Practicing pelvic floor muscles for men can help with sexual intercourse
In the past, people often said that Kegel training is good for improving female There are many benefits to sexual feelings. In fact, whether the pelvic floor muscles are strong or not has a significant impact on male Also crucial. This muscle group controls semen flow, erection hardness and ejaculation time eruption.
Before doing Kegel exercises, men should first understand where their pelvic floor muscles are. The simplest way is to hold your urine while going to the toilet, feel the position of the muscle groups that are exerting force in the lower body, and firmly remember the tight feeling. However, avoid tightening the muscles of the abdomen, buttocks and legs, as this will make Kegel training meaningless.

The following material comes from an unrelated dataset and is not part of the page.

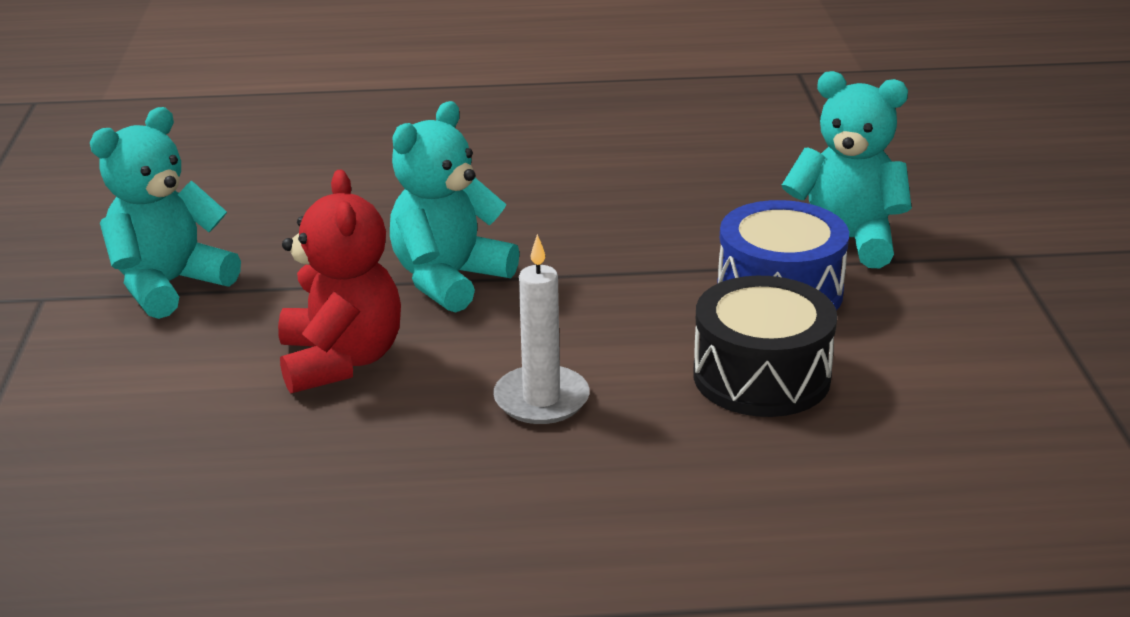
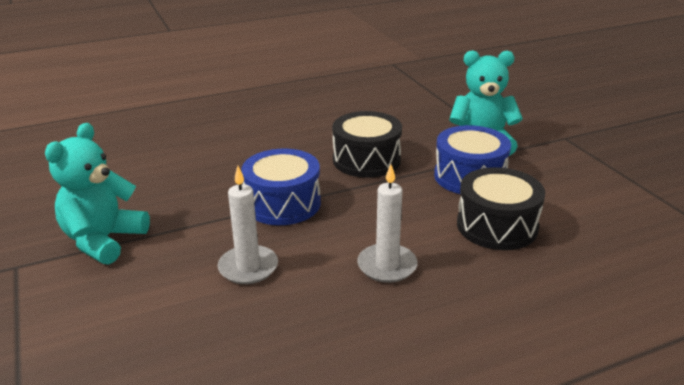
camera: 20 degrees left, 0 degrees up
(341, 361) = (248, 267): red teddy bear -> white candle
(449, 279) = (283, 203): turquoise teddy bear -> blue drum
(627, 235) = (366, 160): none -> black drum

Kegel training for men is divided into four parts. The first session includes three groups of exercises. First, quickly contract and relax the pelvic floor muscles for 10 seconds each time. Do 3 groups in a row with a 10-second interval between each group. Then, continue to repeat the contraction and expansion movements, but each time lasts for 5 seconds, with a 5-second interval between each group. Finally, tighten the pelvic floor muscles, hold for 30 seconds, and do 3 groups with a 30-second interval between each group. This set of exercises should be practiced every day for a week.

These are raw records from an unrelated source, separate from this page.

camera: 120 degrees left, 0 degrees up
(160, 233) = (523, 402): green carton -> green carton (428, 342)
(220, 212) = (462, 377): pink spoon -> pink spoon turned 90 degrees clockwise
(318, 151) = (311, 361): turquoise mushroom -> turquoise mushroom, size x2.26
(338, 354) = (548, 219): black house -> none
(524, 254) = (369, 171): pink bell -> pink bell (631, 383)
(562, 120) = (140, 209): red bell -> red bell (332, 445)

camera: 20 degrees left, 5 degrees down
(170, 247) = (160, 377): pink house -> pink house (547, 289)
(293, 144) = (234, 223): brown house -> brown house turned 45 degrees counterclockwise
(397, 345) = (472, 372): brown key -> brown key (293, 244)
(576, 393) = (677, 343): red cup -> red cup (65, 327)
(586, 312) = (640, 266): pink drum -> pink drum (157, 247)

In the second session of training, the main focus is on training the sensitivity of the pelvic floor muscles. First, contract the pelvic floor muscles, hold for 5 seconds, then relax, and do a total of 10 sets. Then, do 3 sets of 10 reps each as fast as possible. Again, tighten and relax irregularly for 10 counts each time and do 3 sets. Finally, tighten your muscles and hold for as long as possible, up to 2 minutes. This training session should also last for a week. If you feel you are under control, you can do the next training session.
In the third session, first repeat the contraction and contraction of the pelvic floor muscles for a total of 30 groups, and slowly increase to 100 groups. Then, hold tight for as long as possible, doing 30 sets with 30 seconds between sets.

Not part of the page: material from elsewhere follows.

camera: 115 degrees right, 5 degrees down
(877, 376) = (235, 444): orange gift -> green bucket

The fourth quarter is consolidation practice. First, tighten your pelvic floor muscles for at least two minutes, then relax. There is no limit to the number of sets, but it is best to practice for as long as possible.
Kegel training is not limited by location or time. It can be done in any standing or lying position, and the movements are very simple and easy to master. After one month of practice, men will have obvious effects.